Política Lei da Anistia

Ex-ministro do STJ diz que lei da Anistia foi modificada e permite punição de torturador

Alteração feita em 1986 estaria passando despercebida pelo crivo de juízes e tribunais
O ex-ministro do STJ Gilson Dipp Foto: Ailton de Freitas / Agência O Globo
O ex-ministro do STJ Gilson Dipp Foto: Ailton de Freitas / Agência O Globo

BRASÍLIA - O ex-ministro Gilson Dipp, do Superior Tribunal de  Justiça (STJ), afirmou nesta quarta-feira que uma brecha na lei da Anistia pode facilitar a investigação e a punição de agentes do Estado envolvidos em sequestro, tortura e desaparecimento forçado de militantes políticos, entre outros crimes.

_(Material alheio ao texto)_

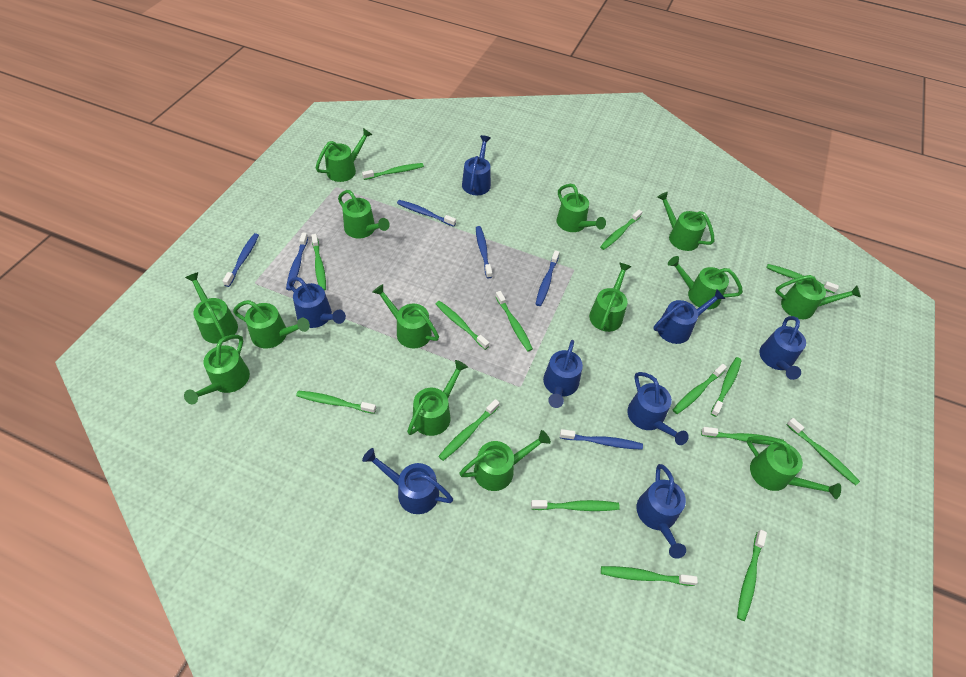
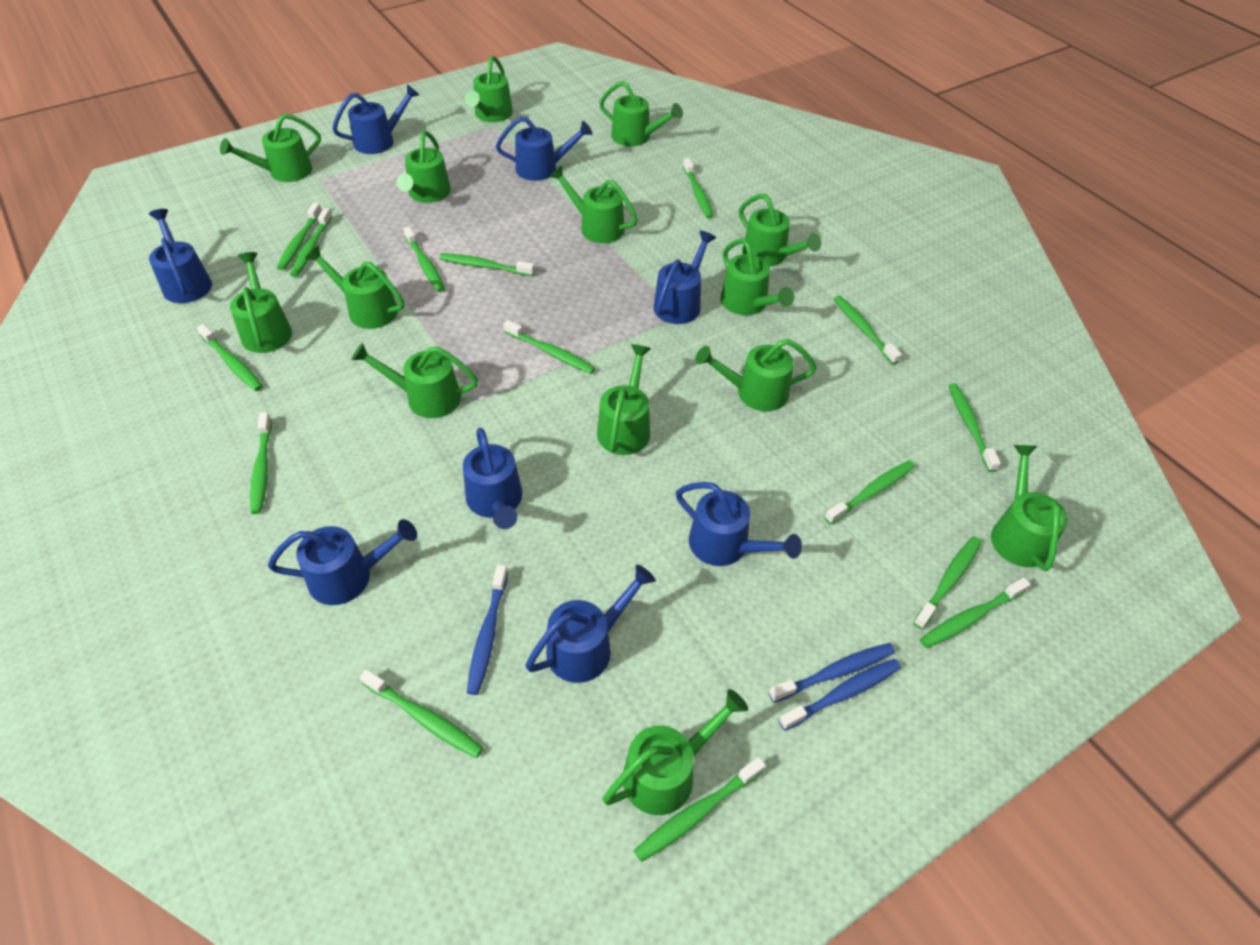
blue toothbrush: [223,233,259,287] [286,233,308,291] [397,200,456,227] [476,226,492,278] [536,250,559,306] [560,429,643,450] = 6 -> [467,565,508,695] [769,643,895,703] [779,659,901,731] = 3

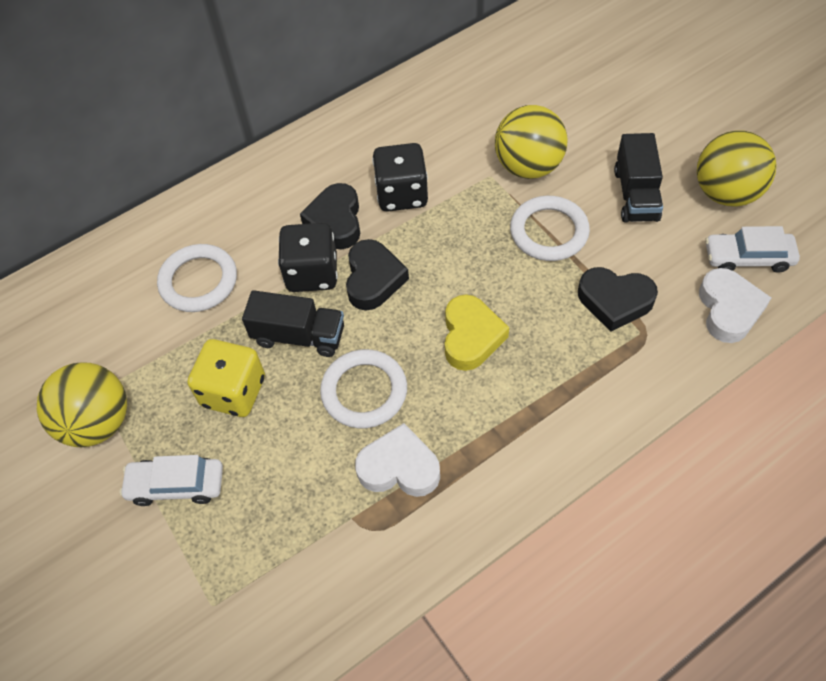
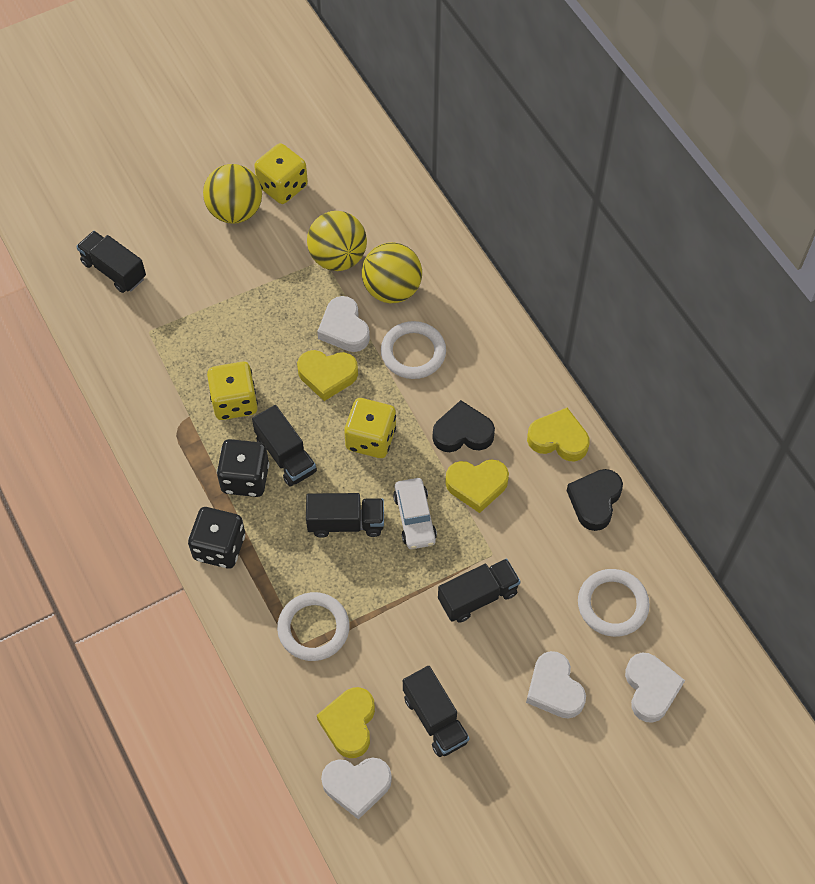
black heart: [300,183,360,249] [346,239,409,310] [578,267,658,332] = 3 -> [432,400,495,452] [567,469,623,531] = 2
black truck: [242,290,344,357] [614,133,663,222] = 2 -> [76,231,146,293] [252,405,317,487] [306,493,384,538] [403,666,469,757] [438,558,521,623] = 5
white car: [120,455,223,506] [705,226,800,273] = 2 -> [393,478,437,549] = 1
white heart: [355,423,440,497] [699,268,771,343] = 2 -> [317,296,370,352] [321,758,392,820] [526,651,586,719] [625,653,685,723] = 4
yellow dice: [188,339,265,417] = 1 -> [207,361,258,420] [254,143,308,204] [344,398,396,458] = 3
yellow heart: [445,295,509,371] = 1 -> [297,350,358,401] [317,687,375,758] [445,459,509,513] [527,408,590,462] = 4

Segundo Dipp, a janela para a punição de crimes deste tipo foi aberta com a aprovação da emenda constitucional º 26, de 1986. A mudança, pequena, mas importante, estaria passando despercebida pelo crivo de juízes e tribunais que tem tratado do assunto.

— A abrangência da Lei de Anistia hoje não é a mesma de quando ela foi aprovada pelo Congresso Nacional — afirmou Dipp.

O ex-ministro se aposentou do STJ depois de completar 70 anos de idade, há duas semanas. Dipp se tornou uma referência sobre aspectos jurídicos da lei de Anistia no período em que participou da Comissão Nacional da Verdade. O ex-ministro já deixou a comissão, mas permanece fazendo estudos sobre a questão. A lei 6.683, a chamada lei de Anistia, previa o perdão para crimes políticos e crimes conexos "de qualquer natureza" cometidos entre 1961 a 1979. A emenda 26, aprovada sete anos depois, exclui a expressão "de qualquer natureza".

Com a exclusão deste detalhe, que dava larga abrangência à anistia, juízes e tribunais não poderiam mais suspender investigações ou barrar ações penais com o pretexto de que o perdão seria irrestrito, não importa a gravidade ou o tipo crime.

— Quem define o que seja crime conexo é o Código de Processo Penal, quando examina o instituto da conexão com aqueles requisitos : crimes praticados nos mesmos lugares, pelas mesmas pessoas pela mesma motivação. O que estiver fora, abre-se uma oportunidade para o Judiciário se manifestar com essa interpretação, que não é a interpretação que vem tendo alguns órgãos jurisdicionais inclusive, por enquanto, o Supremo Tribunal Federal — disse Dipp.

Numa decisão sobre a questão, o STF entendeu que a lei de Anistia foi contemplada pela Constituição de 1988. O resultado tem sido interpretado como reconhecimento definitivo da lei pelo STF e, por consequência, o perdão sem aos crimes cometidos pela repressão durante a ditadura. Dipp sustenta, no entanto, que o texto validado pela Constituição é aquele que sofreu emenda em 1986 e não o texto original, de 1979.